Some people don’t stay the course, moving back to something more familiar, throw in the towel in a fit of pique or simply become exhausted by the effort of dragging so many others with them on their epic adventure. However, if no one had ever taken the plunge, we would probably all still be living in tree-houses. 

And so it is with our current working practises. We already have the technology to deliver collaborative, two-way communication between large and small workforces.  We can deliver cost-effective, instantaneous training to government organisations that will reduce travel and accommodation budgets to practically nothing.  This budget cut will do nothing to affect service delivery, in fact the efficient dissemination of information and intelligence and the network of collaboration could make it better than ever.

It’s time we got connected.

Sense of location will no longer be important in business

It’s a concept that is of no surprise to consumers.  Buying goods from eBAY or Amazon is commonplace and unless the purchase is bulky enough to be collection only then the location of the seller is of no concern.

In business, there are some forerunners who eulogise on the benefits of teleworking and have a network of customer service representatives using leading edge technology to answer queries; and in the respond and repair sector every customer-facing representative is, quite literally, out on their own.

The quote in the title comes from a paper written by O’Brien et al in 1992 and shows that nearly 20 years ago, someone writing an academic paper had already recognised that where you conducted your business was going to be the least of your worries.  Not having read all of the paper, it’s difficult to know exactly what aspect of business the authors were talking about.  You would hazard a guess, given the timing, that maybe outsourcing was involved, or even the beginnings of the teleworking revolution since the Internet didn’t really start to take off until 1996/97.
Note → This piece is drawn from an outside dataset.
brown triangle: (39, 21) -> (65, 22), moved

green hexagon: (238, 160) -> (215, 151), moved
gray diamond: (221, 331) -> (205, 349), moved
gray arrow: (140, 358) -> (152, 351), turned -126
But their words now look very prescient.  A business in Delhi may have the same issues as one in Dallas, a clinician in Sydney will share issues with one in Stockholm.  Until now, unless they happen to have met one another at an international conference, exhibition, training course or something similar, they would be unable to connect, compare notes and find solutions that transcend national boundaries. 
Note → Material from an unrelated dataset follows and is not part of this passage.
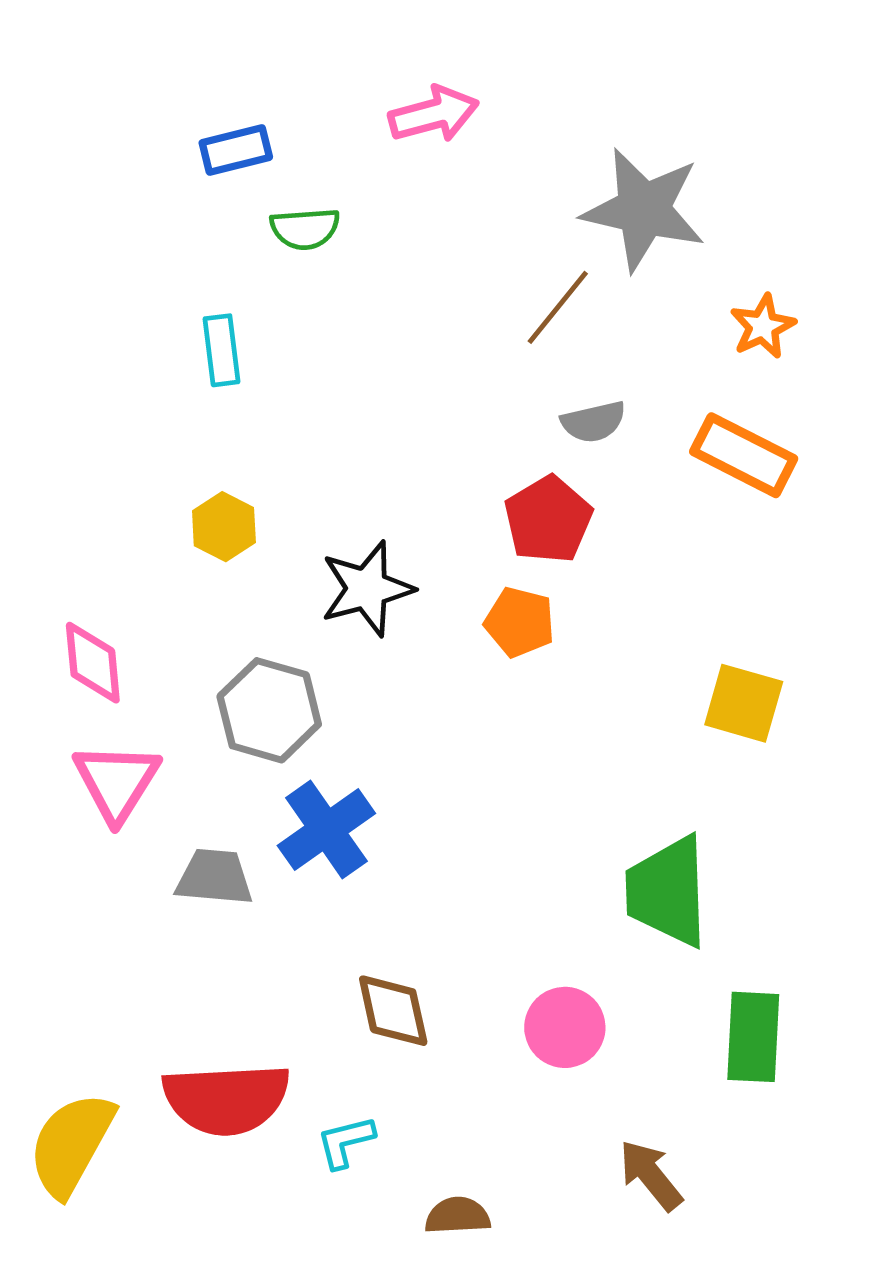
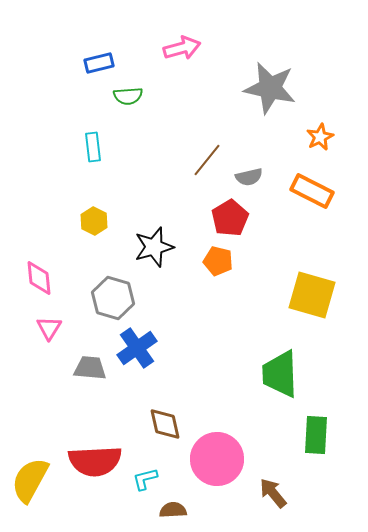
brown line: (558, 307) -> (207, 160), moved
yellow square: (744, 703) -> (312, 295), size x1.4
pink triangle: (117, 782) -> (49, 328), size x0.7
pink circle: (565, 1027) -> (217, 459), moved, size x1.6
brown semicircle: (458, 1216) -> (173, 510), moved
Social media networks have already shown that business people like to connect with other business people.  Why do they do it?  Because there is safety in numbers.  Just as we talked about yesterday in the post on Consensus of Subjectivity. What businesses need to do is to understand how to harness the power of this desire for connectivity and sharing, while embracing an individual’s need, or desire, to work somewhere else other than Head Office, and that by building a relationship with someone on the other side of the world may just be the answer they need to deliver impeccable results locally.